[Extracted page text]
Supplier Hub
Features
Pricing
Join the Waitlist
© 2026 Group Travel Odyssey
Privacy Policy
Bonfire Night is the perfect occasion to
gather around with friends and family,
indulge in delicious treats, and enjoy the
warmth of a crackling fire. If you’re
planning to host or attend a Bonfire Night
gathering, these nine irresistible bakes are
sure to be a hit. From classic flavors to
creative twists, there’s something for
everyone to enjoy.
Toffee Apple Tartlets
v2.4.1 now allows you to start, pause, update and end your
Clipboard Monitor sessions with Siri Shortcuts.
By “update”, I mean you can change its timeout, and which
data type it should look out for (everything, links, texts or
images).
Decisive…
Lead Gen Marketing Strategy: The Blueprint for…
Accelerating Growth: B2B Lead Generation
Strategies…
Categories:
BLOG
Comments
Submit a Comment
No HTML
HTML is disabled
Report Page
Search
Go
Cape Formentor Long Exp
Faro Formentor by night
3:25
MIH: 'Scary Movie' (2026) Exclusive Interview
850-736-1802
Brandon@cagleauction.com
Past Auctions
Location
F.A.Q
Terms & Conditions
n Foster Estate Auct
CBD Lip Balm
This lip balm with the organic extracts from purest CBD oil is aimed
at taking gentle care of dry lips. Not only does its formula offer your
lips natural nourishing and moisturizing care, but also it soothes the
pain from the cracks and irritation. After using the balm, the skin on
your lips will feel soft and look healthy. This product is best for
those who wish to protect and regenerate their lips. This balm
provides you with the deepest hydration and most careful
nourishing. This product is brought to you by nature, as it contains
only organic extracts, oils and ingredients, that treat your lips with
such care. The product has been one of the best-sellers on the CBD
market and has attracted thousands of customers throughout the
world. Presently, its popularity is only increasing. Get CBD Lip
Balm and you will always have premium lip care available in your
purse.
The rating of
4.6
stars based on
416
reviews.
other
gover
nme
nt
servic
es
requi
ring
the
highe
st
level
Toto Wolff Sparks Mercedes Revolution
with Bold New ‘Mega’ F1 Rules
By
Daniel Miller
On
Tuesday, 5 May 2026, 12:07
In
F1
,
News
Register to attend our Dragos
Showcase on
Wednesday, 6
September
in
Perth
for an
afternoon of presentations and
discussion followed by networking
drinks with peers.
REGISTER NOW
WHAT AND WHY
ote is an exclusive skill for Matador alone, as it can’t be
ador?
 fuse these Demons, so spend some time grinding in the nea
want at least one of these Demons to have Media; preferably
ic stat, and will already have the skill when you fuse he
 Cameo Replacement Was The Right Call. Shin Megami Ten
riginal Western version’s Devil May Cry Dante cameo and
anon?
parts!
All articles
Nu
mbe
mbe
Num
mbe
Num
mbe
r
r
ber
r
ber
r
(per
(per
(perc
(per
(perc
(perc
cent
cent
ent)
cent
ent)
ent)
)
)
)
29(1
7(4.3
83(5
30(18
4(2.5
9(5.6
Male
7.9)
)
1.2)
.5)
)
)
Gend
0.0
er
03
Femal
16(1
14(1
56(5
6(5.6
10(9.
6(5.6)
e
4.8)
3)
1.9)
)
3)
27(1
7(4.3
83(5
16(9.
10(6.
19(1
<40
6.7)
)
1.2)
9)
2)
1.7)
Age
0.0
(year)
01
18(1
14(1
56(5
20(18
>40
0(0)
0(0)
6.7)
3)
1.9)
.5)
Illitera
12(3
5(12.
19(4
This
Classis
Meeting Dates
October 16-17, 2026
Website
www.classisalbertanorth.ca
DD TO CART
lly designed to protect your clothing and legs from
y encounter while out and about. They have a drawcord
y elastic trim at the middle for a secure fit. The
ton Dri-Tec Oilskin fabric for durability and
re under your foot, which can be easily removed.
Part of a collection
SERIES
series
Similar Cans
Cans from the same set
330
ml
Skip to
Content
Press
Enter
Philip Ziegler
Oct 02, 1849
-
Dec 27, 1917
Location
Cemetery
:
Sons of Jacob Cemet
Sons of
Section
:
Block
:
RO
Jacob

§ What the task asks: Update the entries from the beginning through the line containing "warmth of a crackling fire. If you’re", replacing "Bonfire Night" with "Guy Fawkes Night" and keeping everything else the same.

§ Expected output:
Supplier Hub
Features
Pricing
Join the Waitlist
© 2026 Group Travel Odyssey
Privacy Policy
Guy Fawkes Night is the perfect occasion to
gather around with friends and family,
indulge in delicious treats, and enjoy the
warmth of a crackling fire. If you’re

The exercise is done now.